Tomorrow is a PD day for the whole school and I am visiting a Fablab in Kamakura, Japan. I am so excited that I will be spending some time in one of these labs.
What is Fablab?
Fablab stands for the Fabrication and Laboratory. It is basically a small workshop where people can go and create things.
It was founded in MIT (Massachussets Institute of Technology) by Neil Gershenfeld, the Director of Center of Bits and Atoms in MIT. The center investigates the interface between computer science and physical science. Fablabs equipped with various technologies and expertise allows anyone to make (almost) anything -also a popular class at MIT (MAS.863) offered in the fall semesters-
For more of a deeper understanding on Fablabs, I would recommend watching the TED Talk by Neil Gershenfeld.
The lab I am going to visit is in Kamakura, a former capital to Japan , now the home for many artists and craftsman. It is called Fablab Kamakura.
The reason why I am visiting this lab is to build a bridge between our school (YIS) and the community around it. To be honest, when our administrators came with the idea of teachers finding connections with the community around us and our curriculum, I was challenged. The Elementary School Technology Coach physically gong out of the school doors and looking for connections in the real world…
As a part of my job, being the bridge between the communities around us and our Elementary Classrooms digitally, using social networking and web2.0 tools, this time I was asked to take the curriculum in my hands, go out and physically find out resources and connections. Ta taa!
The first thing that came into my mind was the exploration of infographics that surround us in our daily lives. I thought of going out on the streets and explore the various technologies that lead us everyday in our daily routines without us paying much attention and accepting them as if they were a part of our lives since the beginning of the universe. A quick bouquet of examples can be the mostly seen (especially in Japan) digital boards that give us messages anywhere we go – like the train schedule on the platform, a big digital clock on top of a ferris wheel or an escalator that tells you to be careful when you are stepping in. photo by d’n’c
I still find the idea worth visiting in terms of finding connections to our PYP units, but gave up on it quickly when I found a long forgotten magazine article I’ve torn from an airline magazine that was published in last spring. The article was about the Fablab in Kamakura, a nice detailed review of what it was all about.
Yes I did it!, I did tear that page out of that magazine because at the time I was working on a Maths Project on 3D shapes with G5B with Kristen Blum (@Namastececi). We were experiencing the shapes and space through making a box that would carry a teapot in it, protecting it from any kind of force that would break into pieces. (Please have a look at the reflection of this project on their class blog entry. / another reflection of the project by the teapot package recipient Craig Betcher. )

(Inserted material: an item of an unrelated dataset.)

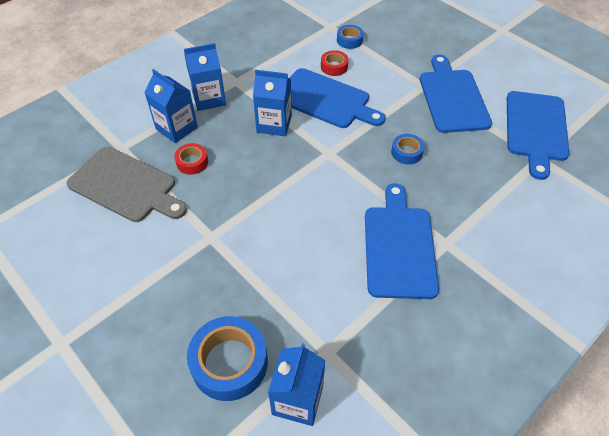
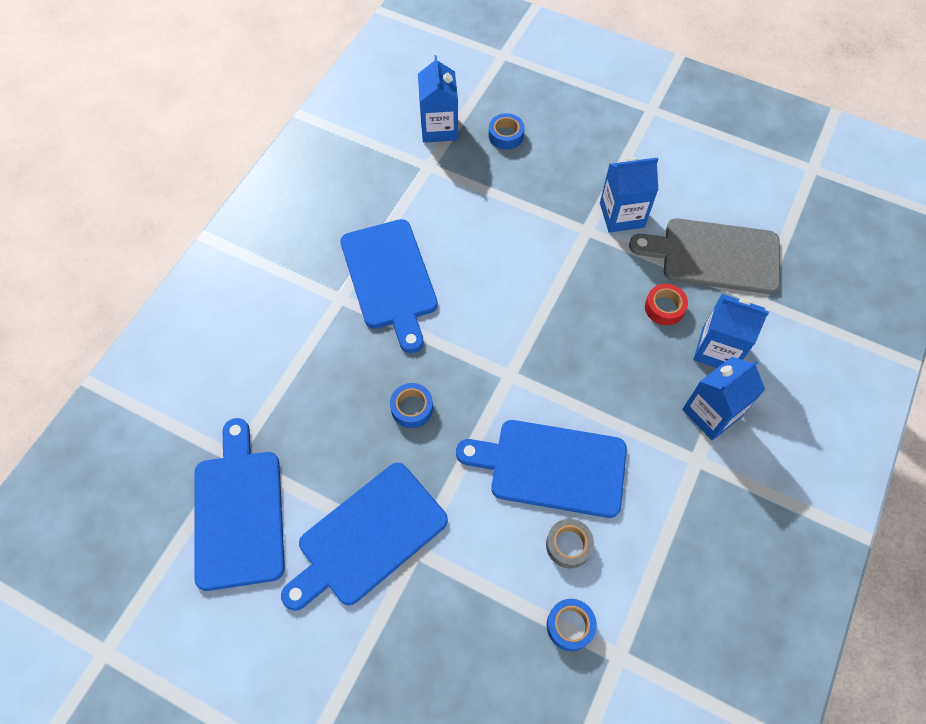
camera: 160 degrees right, 10 degrees up
(229, 363) = (506, 135): blue tape -> blue tape, size x0.53
(274, 124) = (600, 398): blue carton -> blue carton (622, 215)
(334, 67) = (568, 545): red tape -> grey tape
(452, 98) = (368, 537): blue cutting board -> blue cutting board turned 75 degrees clockwise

Throughout the project students used Google Sketchup for their sketches. Another software that we were thinking about integrating was the FabLab ModelMaker, a software allows you to design 3D shapes and with the help of a digital cutter helps you to print, cut and fold/make/ turn the 2D shape you’ve designed on your computer screen into a real life 3D object. How cool is that?
During the project we ran out of time and couldn’t integrate it in last year. But this year with a bit of ahead planning and good infrastructure we are aiming to use it. A part of this process, engaging with a Fablab, maybe visiting and printing our final products there or even having the Fablab experts in our classes to work with us would be an amazing experience.
Tomorrow morning will be my first step to engage this Math unit with our local community.